** BEGIN Quoted passage **
A Visually-Grounded Parallel Corpus with Phrase-to-Region Linking

Hideki Nakayama, Akihiro Tamura and Takashi Ninomiya

Visually-grounded natural language processing has become an important research direction in the past few years. However, majorities of the available cross-modal resources (e.g., image-caption datasets) are built in English and cannot be directly utilized in multilingual or non-English scenarios. In this study, we present a novel multilingual multimodal corpus by extending the Flickr30k Entities image-caption dataset with Japanese translations, which we name Flickr30k Entities JP (F30kEnt-JP). To the best of our knowledge, this is the first multilingual image-caption dataset where the captions in the two languages are parallel and have the shared annotations of many-to-many phrase-to-region linking. We believe that phrase-to-region as well as phrase-to-phrase supervision can play a vital role in fine-grained grounding of language and vision, and will promote many tasks such as multilingual image captioning and multimodal machine translation. To verify our dataset, we performed phrase localization experiments in both languages and investigated the effectiveness of our Japanese annotations as well as multilingual learning realized by our dataset.


Multilingual Dictionary Based Construction of Core Vocabulary

Winston Wu, Garrett Nicolai and David Yarowsky

We propose a new functional definition and construction method for core vocabulary sets for multiple applications based on the relative coverage of a target concept in thousands of bilingual dictionaries. Our newly developed core concept vocabulary list derived from these dictionary consensus methods achieves high overlap with existing widely utilized core vocabulary lists targeted at applications such as first and second language learning or field linguistics. Our in-depth analysis illustrates multiple desirable properties of our newly proposed core vocabulary set, including their non-compositionality. We employ a cognate prediction method to recover missing coverage of this core vocabulary in massively multilingual dictionary construction, and we argue that this core vocabulary should be prioritized for elicitation when creating new dictionaries for low-resource languages for multiple downstream tasks including machine translation and language learning.
** END Quoted passage **
** BEGIN Stored records **
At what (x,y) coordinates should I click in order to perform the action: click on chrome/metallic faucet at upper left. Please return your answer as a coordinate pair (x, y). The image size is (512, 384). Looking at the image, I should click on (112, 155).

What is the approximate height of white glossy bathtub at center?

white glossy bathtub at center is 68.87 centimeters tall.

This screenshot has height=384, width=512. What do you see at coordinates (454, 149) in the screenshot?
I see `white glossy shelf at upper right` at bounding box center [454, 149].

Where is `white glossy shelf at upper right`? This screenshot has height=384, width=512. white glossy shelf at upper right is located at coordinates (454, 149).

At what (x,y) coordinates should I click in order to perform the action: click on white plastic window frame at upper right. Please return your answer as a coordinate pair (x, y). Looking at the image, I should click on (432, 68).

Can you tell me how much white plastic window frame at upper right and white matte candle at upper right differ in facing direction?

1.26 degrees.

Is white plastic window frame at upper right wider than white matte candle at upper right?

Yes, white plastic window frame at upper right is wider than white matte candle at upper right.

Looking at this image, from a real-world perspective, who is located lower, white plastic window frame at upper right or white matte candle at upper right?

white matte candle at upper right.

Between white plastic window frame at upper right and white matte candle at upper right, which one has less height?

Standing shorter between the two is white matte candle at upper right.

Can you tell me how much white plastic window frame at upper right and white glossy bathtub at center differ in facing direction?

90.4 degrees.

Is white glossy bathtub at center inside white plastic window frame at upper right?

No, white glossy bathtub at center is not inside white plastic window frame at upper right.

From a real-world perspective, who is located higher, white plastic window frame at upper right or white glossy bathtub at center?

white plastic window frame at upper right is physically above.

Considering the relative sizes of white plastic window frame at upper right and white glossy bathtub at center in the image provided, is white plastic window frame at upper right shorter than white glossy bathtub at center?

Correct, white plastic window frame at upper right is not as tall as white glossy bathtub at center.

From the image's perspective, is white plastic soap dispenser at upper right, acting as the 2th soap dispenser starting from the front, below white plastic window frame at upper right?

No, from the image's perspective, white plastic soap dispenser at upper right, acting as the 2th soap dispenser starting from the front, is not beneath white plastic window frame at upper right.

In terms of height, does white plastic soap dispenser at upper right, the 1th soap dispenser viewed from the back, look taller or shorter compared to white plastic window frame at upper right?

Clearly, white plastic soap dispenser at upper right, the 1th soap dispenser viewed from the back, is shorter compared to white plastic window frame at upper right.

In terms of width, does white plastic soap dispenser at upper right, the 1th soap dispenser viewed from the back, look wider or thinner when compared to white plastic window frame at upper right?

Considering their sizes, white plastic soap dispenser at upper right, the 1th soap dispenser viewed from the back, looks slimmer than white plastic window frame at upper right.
** END Stored records **
- _Exercise requirements_:
**A.** Translate this sentence from the paper abstracts into Spanish: "Visually-grounded natural language processing has become an important research direction in the past few years."
**B.** Retype the part of the records that opens with the line containing "1.26 degrees." and closes with the line containing "Yes, white plastic", both lines included.

- _Worked answers_:
**A.** El procesamiento del lenguaje natural con anclaje visual se ha convertido en una importante línea de investigación en los últimos años.

**B.**
1.26 degrees.

Is white plastic window frame at upper right wider than white matte candle at upper right?

Yes, white plastic window frame at upper right is wider than white matte candle at upper right.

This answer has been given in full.